"""

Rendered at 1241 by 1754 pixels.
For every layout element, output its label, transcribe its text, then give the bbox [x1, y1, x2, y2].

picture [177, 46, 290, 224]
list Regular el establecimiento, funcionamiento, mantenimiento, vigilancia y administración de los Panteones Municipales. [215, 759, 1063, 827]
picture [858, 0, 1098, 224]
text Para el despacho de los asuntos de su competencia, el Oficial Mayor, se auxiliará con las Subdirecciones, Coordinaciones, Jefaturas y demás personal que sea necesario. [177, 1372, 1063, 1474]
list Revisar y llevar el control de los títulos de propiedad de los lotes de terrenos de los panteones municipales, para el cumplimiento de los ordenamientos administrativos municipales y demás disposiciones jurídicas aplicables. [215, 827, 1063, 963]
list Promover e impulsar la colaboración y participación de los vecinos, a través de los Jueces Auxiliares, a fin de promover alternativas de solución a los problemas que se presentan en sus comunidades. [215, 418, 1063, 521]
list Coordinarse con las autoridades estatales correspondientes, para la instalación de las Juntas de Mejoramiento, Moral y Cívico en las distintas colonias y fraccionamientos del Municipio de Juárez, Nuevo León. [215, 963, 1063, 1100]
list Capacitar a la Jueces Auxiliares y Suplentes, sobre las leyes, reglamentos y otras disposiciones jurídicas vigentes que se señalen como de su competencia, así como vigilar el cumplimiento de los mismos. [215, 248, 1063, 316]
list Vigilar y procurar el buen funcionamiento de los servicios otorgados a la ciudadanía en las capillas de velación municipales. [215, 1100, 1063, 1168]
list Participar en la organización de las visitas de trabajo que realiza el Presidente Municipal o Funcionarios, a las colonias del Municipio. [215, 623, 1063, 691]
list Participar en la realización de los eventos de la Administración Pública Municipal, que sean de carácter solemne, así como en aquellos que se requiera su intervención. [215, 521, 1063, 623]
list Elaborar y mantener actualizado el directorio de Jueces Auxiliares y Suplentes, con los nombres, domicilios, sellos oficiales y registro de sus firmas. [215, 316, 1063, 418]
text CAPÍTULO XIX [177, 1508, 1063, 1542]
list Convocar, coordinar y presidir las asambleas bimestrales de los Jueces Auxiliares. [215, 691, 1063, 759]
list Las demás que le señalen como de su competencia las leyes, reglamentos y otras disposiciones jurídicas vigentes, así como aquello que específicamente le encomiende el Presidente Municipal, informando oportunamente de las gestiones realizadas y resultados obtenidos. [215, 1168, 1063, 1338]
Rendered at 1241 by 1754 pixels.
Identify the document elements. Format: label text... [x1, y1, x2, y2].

"""

### Exercise instructions
Give back all the data exactly as it was written.

### Answer for the task
Rendered at 1241 by 1754 pixels.
For every layout element, output its label, transcribe its text, then give the bbox [x1, y1, x2, y2].

picture [177, 46, 290, 224]
list Regular el establecimiento, funcionamiento, mantenimiento, vigilancia y administración de los Panteones Municipales. [215, 759, 1063, 827]
picture [858, 0, 1098, 224]
text Para el despacho de los asuntos de su competencia, el Oficial Mayor, se auxiliará con las Subdirecciones, Coordinaciones, Jefaturas y demás personal que sea necesario. [177, 1372, 1063, 1474]
list Revisar y llevar el control de los títulos de propiedad de los lotes de terrenos de los panteones municipales, para el cumplimiento de los ordenamientos administrativos municipales y demás disposiciones jurídicas aplicables. [215, 827, 1063, 963]
list Promover e impulsar la colaboración y participación de los vecinos, a través de los Jueces Auxiliares, a fin de promover alternativas de solución a los problemas que se presentan en sus comunidades. [215, 418, 1063, 521]
list Coordinarse con las autoridades estatales correspondientes, para la instalación de las Juntas de Mejoramiento, Moral y Cívico en las distintas colonias y fraccionamientos del Municipio de Juárez, Nuevo León. [215, 963, 1063, 1100]
list Capacitar a la Jueces Auxiliares y Suplentes, sobre las leyes, reglamentos y otras disposiciones jurídicas vigentes que se señalen como de su competencia, así como vigilar el cumplimiento de los mismos. [215, 248, 1063, 316]
list Vigilar y procurar el buen funcionamiento de los servicios otorgados a la ciudadanía en las capillas de velación municipales. [215, 1100, 1063, 1168]
list Participar en la organización de las visitas de trabajo que realiza el Presidente Municipal o Funcionarios, a las colonias del Municipio. [215, 623, 1063, 691]
list Participar en la realización de los eventos de la Administración Pública Municipal, que sean de carácter solemne, así como en aquellos que se requiera su intervención. [215, 521, 1063, 623]
list Elaborar y mantener actualizado el directorio de Jueces Auxiliares y Suplentes, con los nombres, domicilios, sellos oficiales y registro de sus firmas. [215, 316, 1063, 418]
text CAPÍTULO XIX [177, 1508, 1063, 1542]
list Convocar, coordinar y presidir las asambleas bimestrales de los Jueces Auxiliares. [215, 691, 1063, 759]
list Las demás que le señalen como de su competencia las leyes, reglamentos y otras disposiciones jurídicas vigentes, así como aquello que específicamente le encomiende el Presidente Municipal, informando oportunamente de las gestiones realizadas y resultados obtenidos. [215, 1168, 1063, 1338]
Rendered at 1241 by 1754 pixels.
Identify the document elements. Format: label text... [x1, y1, x2, y2].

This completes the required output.